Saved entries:
****************************************

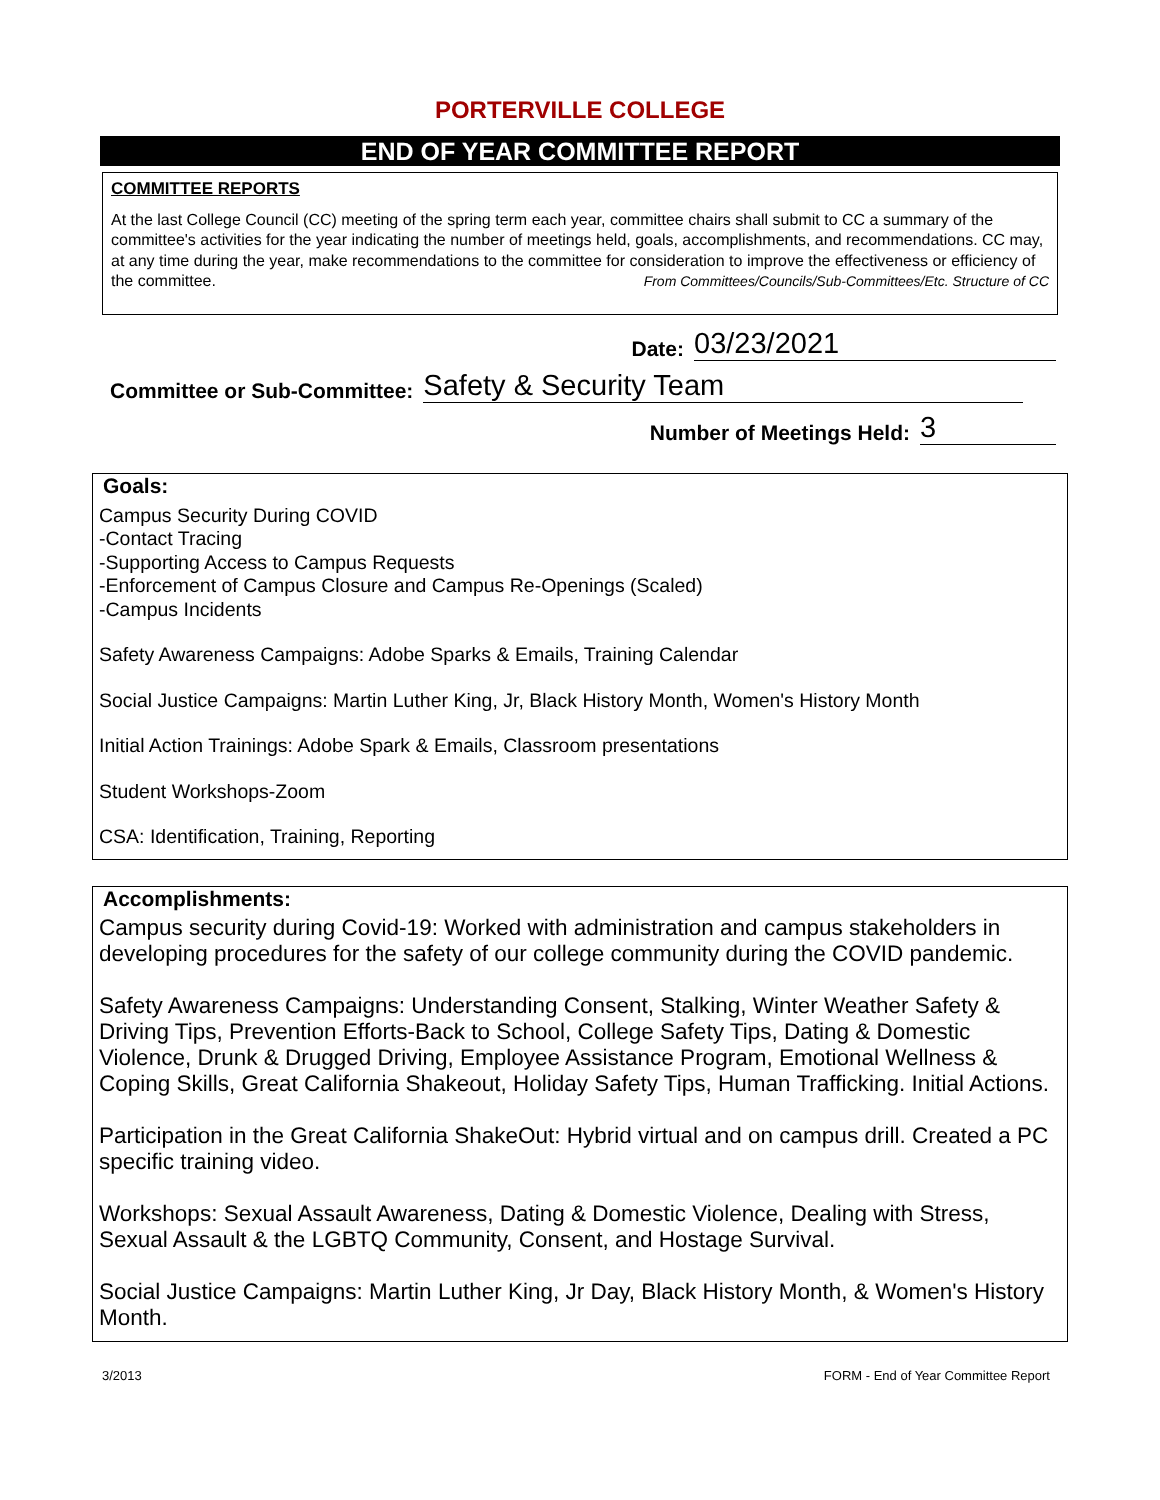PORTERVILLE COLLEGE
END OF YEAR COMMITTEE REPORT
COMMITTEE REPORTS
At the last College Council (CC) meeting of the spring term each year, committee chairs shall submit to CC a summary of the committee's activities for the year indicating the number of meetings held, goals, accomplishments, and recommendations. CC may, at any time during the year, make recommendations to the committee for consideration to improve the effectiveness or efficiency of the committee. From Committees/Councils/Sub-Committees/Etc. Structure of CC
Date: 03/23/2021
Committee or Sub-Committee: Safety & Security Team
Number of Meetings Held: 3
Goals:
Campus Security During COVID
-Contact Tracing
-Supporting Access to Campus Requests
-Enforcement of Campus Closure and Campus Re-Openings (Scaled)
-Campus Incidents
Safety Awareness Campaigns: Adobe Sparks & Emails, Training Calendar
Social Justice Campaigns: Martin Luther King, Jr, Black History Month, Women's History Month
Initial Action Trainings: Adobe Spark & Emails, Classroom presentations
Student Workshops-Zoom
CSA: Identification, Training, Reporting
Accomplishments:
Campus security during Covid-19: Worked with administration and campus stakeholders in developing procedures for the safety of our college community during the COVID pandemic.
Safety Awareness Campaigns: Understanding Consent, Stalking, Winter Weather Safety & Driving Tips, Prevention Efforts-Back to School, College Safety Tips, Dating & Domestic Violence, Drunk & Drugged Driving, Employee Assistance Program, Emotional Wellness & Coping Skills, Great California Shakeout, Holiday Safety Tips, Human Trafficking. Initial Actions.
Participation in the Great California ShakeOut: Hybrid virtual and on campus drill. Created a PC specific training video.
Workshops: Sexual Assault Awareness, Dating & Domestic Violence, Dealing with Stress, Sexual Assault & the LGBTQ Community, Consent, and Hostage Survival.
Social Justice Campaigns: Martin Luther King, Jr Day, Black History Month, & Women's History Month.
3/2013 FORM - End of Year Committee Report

****************************************

The images in the entries above should be left out; please reproduce exactly the lines from the first through the one containing "COMMITTEE REPORTS".

TASK RESPONSE:
PORTERVILLE COLLEGE
END OF YEAR COMMITTEE REPORT
COMMITTEE REPORTS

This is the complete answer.